• Task prompt
Return each line of the entries that holds the string "this".

◆ ◆ ◆ ◆

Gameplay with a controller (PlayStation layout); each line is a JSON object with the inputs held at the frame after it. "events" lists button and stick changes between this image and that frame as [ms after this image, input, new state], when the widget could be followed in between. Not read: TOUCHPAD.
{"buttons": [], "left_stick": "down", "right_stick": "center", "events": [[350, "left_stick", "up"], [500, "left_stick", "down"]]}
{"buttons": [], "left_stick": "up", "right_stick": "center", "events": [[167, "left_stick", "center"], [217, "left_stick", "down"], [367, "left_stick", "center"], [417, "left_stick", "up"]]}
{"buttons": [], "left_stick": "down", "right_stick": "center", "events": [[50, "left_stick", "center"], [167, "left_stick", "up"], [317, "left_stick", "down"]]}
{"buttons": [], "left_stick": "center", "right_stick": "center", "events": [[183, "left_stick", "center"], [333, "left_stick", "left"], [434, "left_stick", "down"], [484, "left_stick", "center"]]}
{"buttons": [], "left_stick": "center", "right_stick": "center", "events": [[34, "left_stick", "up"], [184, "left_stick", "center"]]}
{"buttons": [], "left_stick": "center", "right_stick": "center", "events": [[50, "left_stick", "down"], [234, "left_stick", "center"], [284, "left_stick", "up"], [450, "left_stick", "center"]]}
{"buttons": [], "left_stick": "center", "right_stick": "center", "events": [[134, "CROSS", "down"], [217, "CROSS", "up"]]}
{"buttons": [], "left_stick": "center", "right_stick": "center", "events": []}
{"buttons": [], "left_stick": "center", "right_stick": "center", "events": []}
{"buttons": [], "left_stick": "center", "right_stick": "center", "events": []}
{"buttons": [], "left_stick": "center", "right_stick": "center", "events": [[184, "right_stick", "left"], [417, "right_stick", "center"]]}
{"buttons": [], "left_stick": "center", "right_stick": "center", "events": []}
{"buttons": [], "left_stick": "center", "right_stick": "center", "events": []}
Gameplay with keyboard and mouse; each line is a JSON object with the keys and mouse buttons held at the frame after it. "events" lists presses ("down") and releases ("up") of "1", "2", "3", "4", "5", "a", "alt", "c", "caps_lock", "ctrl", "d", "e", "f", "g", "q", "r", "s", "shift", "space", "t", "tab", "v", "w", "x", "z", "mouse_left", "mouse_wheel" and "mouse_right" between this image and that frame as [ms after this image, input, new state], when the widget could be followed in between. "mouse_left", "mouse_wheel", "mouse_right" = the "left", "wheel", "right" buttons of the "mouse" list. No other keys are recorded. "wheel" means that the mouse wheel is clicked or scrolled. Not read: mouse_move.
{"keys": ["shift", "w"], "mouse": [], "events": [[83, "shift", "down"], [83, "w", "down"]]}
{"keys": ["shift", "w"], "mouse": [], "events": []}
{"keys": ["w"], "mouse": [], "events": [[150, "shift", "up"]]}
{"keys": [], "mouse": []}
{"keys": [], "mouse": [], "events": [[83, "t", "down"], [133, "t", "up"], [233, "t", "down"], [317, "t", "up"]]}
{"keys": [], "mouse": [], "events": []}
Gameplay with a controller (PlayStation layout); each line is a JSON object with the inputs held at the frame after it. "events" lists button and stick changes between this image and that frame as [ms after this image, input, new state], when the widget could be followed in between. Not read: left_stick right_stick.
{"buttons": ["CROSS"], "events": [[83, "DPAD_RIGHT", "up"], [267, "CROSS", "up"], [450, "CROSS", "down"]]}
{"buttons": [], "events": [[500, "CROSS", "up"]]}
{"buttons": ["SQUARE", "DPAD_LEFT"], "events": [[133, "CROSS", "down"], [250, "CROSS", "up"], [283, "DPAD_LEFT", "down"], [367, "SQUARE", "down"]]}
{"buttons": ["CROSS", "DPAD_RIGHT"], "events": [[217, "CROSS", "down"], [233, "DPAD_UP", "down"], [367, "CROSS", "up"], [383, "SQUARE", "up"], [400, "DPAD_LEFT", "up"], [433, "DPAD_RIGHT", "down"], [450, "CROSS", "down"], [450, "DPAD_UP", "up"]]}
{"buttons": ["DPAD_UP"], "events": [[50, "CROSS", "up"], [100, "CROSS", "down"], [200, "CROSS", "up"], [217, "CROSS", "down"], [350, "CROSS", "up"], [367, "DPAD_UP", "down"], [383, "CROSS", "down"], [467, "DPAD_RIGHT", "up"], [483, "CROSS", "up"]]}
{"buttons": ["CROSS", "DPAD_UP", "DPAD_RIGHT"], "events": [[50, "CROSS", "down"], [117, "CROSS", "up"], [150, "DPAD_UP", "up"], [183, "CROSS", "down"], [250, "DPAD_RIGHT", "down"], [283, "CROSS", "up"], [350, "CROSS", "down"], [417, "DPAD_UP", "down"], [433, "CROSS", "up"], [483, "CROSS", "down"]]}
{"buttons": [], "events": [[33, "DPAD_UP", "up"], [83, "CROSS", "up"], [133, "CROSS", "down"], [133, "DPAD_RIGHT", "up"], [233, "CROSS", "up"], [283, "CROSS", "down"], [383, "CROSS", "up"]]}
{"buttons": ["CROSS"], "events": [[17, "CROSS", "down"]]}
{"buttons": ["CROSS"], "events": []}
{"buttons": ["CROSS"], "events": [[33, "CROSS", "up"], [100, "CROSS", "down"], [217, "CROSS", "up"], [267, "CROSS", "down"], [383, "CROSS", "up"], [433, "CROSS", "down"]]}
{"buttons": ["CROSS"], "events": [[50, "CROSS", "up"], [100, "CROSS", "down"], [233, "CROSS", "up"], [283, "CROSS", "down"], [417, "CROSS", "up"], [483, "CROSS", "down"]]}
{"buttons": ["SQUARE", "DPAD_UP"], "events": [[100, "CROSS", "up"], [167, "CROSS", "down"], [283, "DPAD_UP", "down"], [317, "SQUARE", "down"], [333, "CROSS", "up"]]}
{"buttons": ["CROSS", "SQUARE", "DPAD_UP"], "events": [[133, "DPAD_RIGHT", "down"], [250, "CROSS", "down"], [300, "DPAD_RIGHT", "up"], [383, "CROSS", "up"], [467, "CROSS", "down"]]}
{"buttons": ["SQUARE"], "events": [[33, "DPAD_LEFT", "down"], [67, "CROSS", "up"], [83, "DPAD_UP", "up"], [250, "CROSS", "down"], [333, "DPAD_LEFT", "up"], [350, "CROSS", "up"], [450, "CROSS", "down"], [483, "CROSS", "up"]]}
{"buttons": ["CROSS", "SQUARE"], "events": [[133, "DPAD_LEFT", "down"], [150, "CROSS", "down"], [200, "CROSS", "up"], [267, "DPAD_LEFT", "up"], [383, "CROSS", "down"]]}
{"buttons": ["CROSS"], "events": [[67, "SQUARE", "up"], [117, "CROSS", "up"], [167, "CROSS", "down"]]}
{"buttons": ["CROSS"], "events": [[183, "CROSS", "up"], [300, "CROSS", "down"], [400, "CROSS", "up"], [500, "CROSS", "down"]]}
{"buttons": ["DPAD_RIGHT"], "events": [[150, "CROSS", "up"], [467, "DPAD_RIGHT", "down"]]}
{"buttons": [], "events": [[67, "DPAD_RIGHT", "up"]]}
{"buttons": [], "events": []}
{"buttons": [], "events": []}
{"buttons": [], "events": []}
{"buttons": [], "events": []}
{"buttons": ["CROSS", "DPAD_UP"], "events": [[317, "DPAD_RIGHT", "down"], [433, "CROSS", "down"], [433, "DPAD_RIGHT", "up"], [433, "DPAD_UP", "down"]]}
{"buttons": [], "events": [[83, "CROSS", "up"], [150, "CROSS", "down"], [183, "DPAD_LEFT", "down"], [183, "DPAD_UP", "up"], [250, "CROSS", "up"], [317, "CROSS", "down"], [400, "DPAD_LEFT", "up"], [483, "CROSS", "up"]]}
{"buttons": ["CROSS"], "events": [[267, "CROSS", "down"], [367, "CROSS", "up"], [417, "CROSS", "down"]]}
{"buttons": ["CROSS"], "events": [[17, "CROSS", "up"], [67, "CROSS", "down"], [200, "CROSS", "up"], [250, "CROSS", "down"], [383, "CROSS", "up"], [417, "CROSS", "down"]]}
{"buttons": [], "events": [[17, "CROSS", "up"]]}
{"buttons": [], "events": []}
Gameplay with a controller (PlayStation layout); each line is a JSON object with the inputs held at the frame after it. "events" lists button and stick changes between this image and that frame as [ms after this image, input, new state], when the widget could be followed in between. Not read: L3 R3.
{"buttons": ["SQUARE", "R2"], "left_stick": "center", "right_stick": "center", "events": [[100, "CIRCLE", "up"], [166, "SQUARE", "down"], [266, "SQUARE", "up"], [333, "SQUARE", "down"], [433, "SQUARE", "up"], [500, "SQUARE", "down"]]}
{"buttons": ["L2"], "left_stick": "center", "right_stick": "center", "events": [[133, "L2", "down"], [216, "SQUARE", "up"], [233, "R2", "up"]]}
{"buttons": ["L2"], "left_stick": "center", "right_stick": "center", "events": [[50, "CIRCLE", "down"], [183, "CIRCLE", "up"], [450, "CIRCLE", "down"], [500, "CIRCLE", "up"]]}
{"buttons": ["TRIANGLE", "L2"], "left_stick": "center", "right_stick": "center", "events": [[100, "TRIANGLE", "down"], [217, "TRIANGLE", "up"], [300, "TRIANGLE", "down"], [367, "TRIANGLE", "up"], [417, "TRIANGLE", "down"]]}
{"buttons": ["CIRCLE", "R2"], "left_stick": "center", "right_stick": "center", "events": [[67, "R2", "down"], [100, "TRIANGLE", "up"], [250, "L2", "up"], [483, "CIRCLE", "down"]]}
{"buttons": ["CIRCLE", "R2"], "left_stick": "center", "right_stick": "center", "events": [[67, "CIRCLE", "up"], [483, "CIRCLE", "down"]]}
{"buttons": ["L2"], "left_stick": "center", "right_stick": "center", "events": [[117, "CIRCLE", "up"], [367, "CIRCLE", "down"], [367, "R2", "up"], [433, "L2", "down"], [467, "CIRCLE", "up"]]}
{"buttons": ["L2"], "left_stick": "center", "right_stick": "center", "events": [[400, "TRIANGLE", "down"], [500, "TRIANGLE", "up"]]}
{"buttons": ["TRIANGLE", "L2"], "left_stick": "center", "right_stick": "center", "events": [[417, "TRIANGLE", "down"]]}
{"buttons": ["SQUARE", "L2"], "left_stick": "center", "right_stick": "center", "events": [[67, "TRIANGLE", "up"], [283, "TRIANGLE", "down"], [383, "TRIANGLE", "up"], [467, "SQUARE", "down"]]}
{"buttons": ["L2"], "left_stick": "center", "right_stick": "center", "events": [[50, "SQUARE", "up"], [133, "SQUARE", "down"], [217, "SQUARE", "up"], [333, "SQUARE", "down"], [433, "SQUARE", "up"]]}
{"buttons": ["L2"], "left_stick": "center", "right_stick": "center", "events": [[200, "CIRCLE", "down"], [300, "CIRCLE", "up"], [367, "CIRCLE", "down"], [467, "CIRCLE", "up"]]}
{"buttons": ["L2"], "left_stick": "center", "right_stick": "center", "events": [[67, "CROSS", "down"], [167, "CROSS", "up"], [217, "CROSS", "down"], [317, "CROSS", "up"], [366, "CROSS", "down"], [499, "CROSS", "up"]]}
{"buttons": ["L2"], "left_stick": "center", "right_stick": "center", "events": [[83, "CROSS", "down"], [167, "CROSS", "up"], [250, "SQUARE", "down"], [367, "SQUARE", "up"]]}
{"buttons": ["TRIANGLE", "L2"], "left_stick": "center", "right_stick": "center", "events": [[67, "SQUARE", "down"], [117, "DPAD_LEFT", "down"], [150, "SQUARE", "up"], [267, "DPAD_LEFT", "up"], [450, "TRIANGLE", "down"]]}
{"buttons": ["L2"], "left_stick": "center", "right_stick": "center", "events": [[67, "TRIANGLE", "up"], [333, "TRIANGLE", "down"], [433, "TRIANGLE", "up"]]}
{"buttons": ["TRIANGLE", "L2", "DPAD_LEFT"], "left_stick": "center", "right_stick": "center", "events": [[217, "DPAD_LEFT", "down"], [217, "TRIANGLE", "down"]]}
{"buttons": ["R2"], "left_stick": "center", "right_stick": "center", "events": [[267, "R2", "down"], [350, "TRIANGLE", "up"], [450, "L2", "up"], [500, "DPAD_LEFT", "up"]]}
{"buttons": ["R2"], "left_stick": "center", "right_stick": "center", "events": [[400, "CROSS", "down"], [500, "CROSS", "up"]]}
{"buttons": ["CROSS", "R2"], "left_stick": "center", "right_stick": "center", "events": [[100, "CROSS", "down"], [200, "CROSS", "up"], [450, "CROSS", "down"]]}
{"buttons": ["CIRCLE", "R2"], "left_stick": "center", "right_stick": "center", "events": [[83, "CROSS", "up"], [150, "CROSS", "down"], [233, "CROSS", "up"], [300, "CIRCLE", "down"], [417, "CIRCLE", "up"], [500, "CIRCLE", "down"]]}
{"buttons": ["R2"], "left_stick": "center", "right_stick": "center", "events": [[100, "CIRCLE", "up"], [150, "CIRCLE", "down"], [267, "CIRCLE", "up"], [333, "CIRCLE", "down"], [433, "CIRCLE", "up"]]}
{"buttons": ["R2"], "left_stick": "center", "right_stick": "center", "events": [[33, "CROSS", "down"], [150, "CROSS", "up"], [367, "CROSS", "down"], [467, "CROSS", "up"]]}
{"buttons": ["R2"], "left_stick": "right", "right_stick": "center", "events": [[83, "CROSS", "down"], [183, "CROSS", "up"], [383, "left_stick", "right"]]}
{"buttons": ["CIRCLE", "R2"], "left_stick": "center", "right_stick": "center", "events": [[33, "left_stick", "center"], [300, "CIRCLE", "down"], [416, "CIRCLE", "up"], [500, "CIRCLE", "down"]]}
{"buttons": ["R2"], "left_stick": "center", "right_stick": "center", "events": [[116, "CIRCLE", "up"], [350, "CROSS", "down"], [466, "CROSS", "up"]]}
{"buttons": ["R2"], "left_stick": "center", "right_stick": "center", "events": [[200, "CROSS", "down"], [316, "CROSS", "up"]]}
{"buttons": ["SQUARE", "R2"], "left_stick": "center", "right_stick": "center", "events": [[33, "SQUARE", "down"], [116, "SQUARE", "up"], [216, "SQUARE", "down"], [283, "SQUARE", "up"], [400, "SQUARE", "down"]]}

◆ ◆ ◆ ◆

• Worked solution
Gameplay with a controller (PlayStation layout); each line is a JSON object with the inputs held at the frame after it. "events" lists button and stick changes between this image and that frame as [ms after this image, input, new state], when the widget could be followed in between. Not read: TOUCHPAD.
Gameplay with keyboard and mouse; each line is a JSON object with the keys and mouse buttons held at the frame after it. "events" lists presses ("down") and releases ("up") of "1", "2", "3", "4", "5", "a", "alt", "c", "caps_lock", "ctrl", "d", "e", "f", "g", "q", "r", "s", "shift", "space", "t", "tab", "v", "w", "x", "z", "mouse_left", "mouse_wheel" and "mouse_right" between this image and that frame as [ms after this image, input, new state], when the widget could be followed in between. "mouse_left", "mouse_wheel", "mouse_right" = the "left", "wheel", "right" buttons of the "mouse" list. No other keys are recorded. "wheel" means that the mouse wheel is clicked or scrolled. Not read: mouse_move.
Gameplay with a controller (PlayStation layout); each line is a JSON object with the inputs held at the frame after it. "events" lists button and stick changes between this image and that frame as [ms after this image, input, new state], when the widget could be followed in between. Not read: left_stick right_stick.
Gameplay with a controller (PlayStation layout); each line is a JSON object with the inputs held at the frame after it. "events" lists button and stick changes between this image and that frame as [ms after this image, input, new state], when the widget could be followed in between. Not read: L3 R3.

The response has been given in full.